- **Work instruction**: If a record contains a picture, leave the picture out and copy everything else exactly.

- **Given entries**:
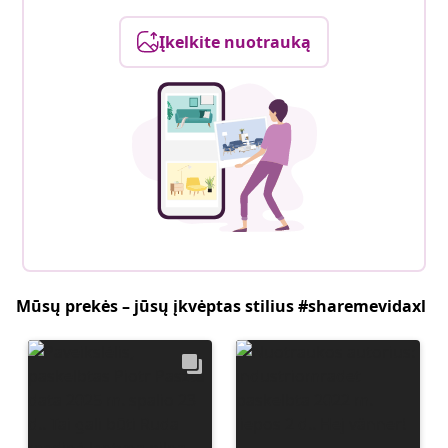
Įkelkite nuotrauką
Mūsų prekės – jūsų įkvėptas stilius #sharemevidaxl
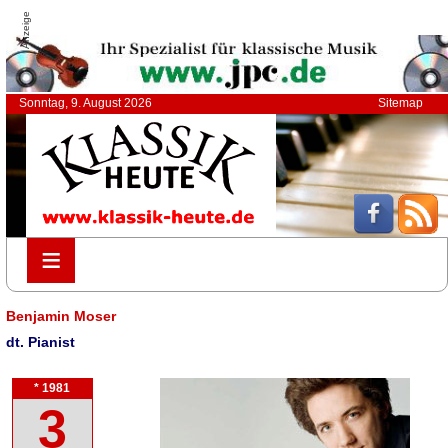
Anzeige
Sonntag, 9. August 2026
Sitemap
≡
≡
Benjamin Moser
dt. Pianist
* 1981
3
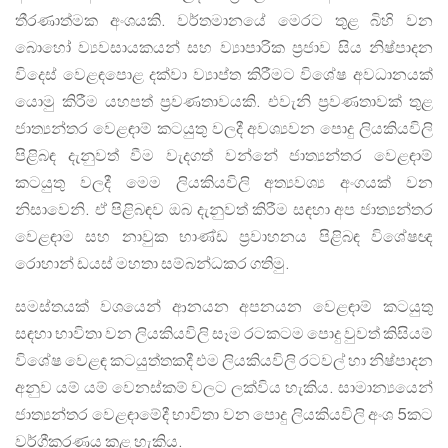
තීරණාත්මක අංශයකි. වර්තමානයේ මෙරට තුළ බිහි වන
බොහෝ ව්‍යවසායකයන් සහ ව්‍යාපාරික ප්‍රජාව සිය නිෂ්පාදන
විදෙස් වෙළඳපොළ දක්වා ව්‍යාප්ත කිරීමට විශේෂ අවධානයක්
යොමු කිරීම යහපත් ප්‍රවණතාවයකි. එවැනි ප්‍රවණතාවක් තුළ
ජාත්‍යන්තර වෙළඳාම් කටයුතු වලදී අවශ්‍යවන පොදු ලියකියවිලි
පිළිබඳ දැනුවත් වීම වැදගත් වන්නේ ජාත්‍යන්තර වෙළඳාම්
කටයුතු වලදී මෙම ලියකියවිලි අත්‍යවශ්‍ය අංගයක් වන
නිසාවෙනි. ඒ පිළිබඳව ඔබ දැනුවත් කිරීම සඳහා අප ජාත්‍යන්තර
වෙළඳාම සහ නාවුක භාණ්ඩ ප්‍රවාහනය පිළිබඳ විශේෂඥ
රොහාන් ඩයස් මහතා සම්බන්ධකර ගතිමු.
සමස්තයක් වශයෙන් ආනයන අපනයන වෙළඳාම් කටයුතු
සඳහා භාවිතා වන ලියකියවිලි සෑම රටකටම පොදු වුවත් කිසියම්
විශේෂ වෙළඳ කටයුත්තකදී එම ලියකියවිලි රටවල් හා නිෂ්පාදන
අනුව යම් යම් වෙනස්කම් වලට ලක්විය හැකිය. සාමාන්‍යයෙන්
ජාත්‍යන්තර වෙළඳාමේදී භාවිතා වන පොදු ලියකියවිලි අංශ 5කට
වර්ගීකරණය කළ හැකිය.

- **Output of the exercise**:
Įkelkite nuotrauką
Mūsų prekės – jūsų įkvėptas stilius #sharemevidaxl
Anzeige
Sonntag, 9. August 2026
Sitemap
≡
≡
Benjamin Moser
dt. Pianist
* 1981
3
තීරණාත්මක අංශයකි. වර්තමානයේ මෙරට තුළ බිහි වන
බොහෝ ව්‍යවසායකයන් සහ ව්‍යාපාරික ප්‍රජාව සිය නිෂ්පාදන
විදෙස් වෙළඳපොළ දක්වා ව්‍යාප්ත කිරීමට විශේෂ අවධානයක්
යොමු කිරීම යහපත් ප්‍රවණතාවයකි. එවැනි ප්‍රවණතාවක් තුළ
ජාත්‍යන්තර වෙළඳාම් කටයුතු වලදී අවශ්‍යවන පොදු ලියකියවිලි
පිළිබඳ දැනුවත් වීම වැදගත් වන්නේ ජාත්‍යන්තර වෙළඳාම්
කටයුතු වලදී මෙම ලියකියවිලි අත්‍යවශ්‍ය අංගයක් වන
නිසාවෙනි. ඒ පිළිබඳව ඔබ දැනුවත් කිරීම සඳහා අප ජාත්‍යන්තර
වෙළඳාම සහ නාවුක භාණ්ඩ ප්‍රවාහනය පිළිබඳ විශේෂඥ
රොහාන් ඩයස් මහතා සම්බන්ධකර ගතිමු.
සමස්තයක් වශයෙන් ආනයන අපනයන වෙළඳාම් කටයුතු
සඳහා භාවිතා වන ලියකියවිලි සෑම රටකටම පොදු වුවත් කිසියම්
විශේෂ වෙළඳ කටයුත්තකදී එම ලියකියවිලි රටවල් හා නිෂ්පාදන
අනුව යම් යම් වෙනස්කම් වලට ලක්විය හැකිය. සාමාන්‍යයෙන්
ජාත්‍යන්තර වෙළඳාමේදී භාවිතා වන පොදු ලියකියවිලි අංශ 5කට
වර්ගීකරණය කළ හැකිය.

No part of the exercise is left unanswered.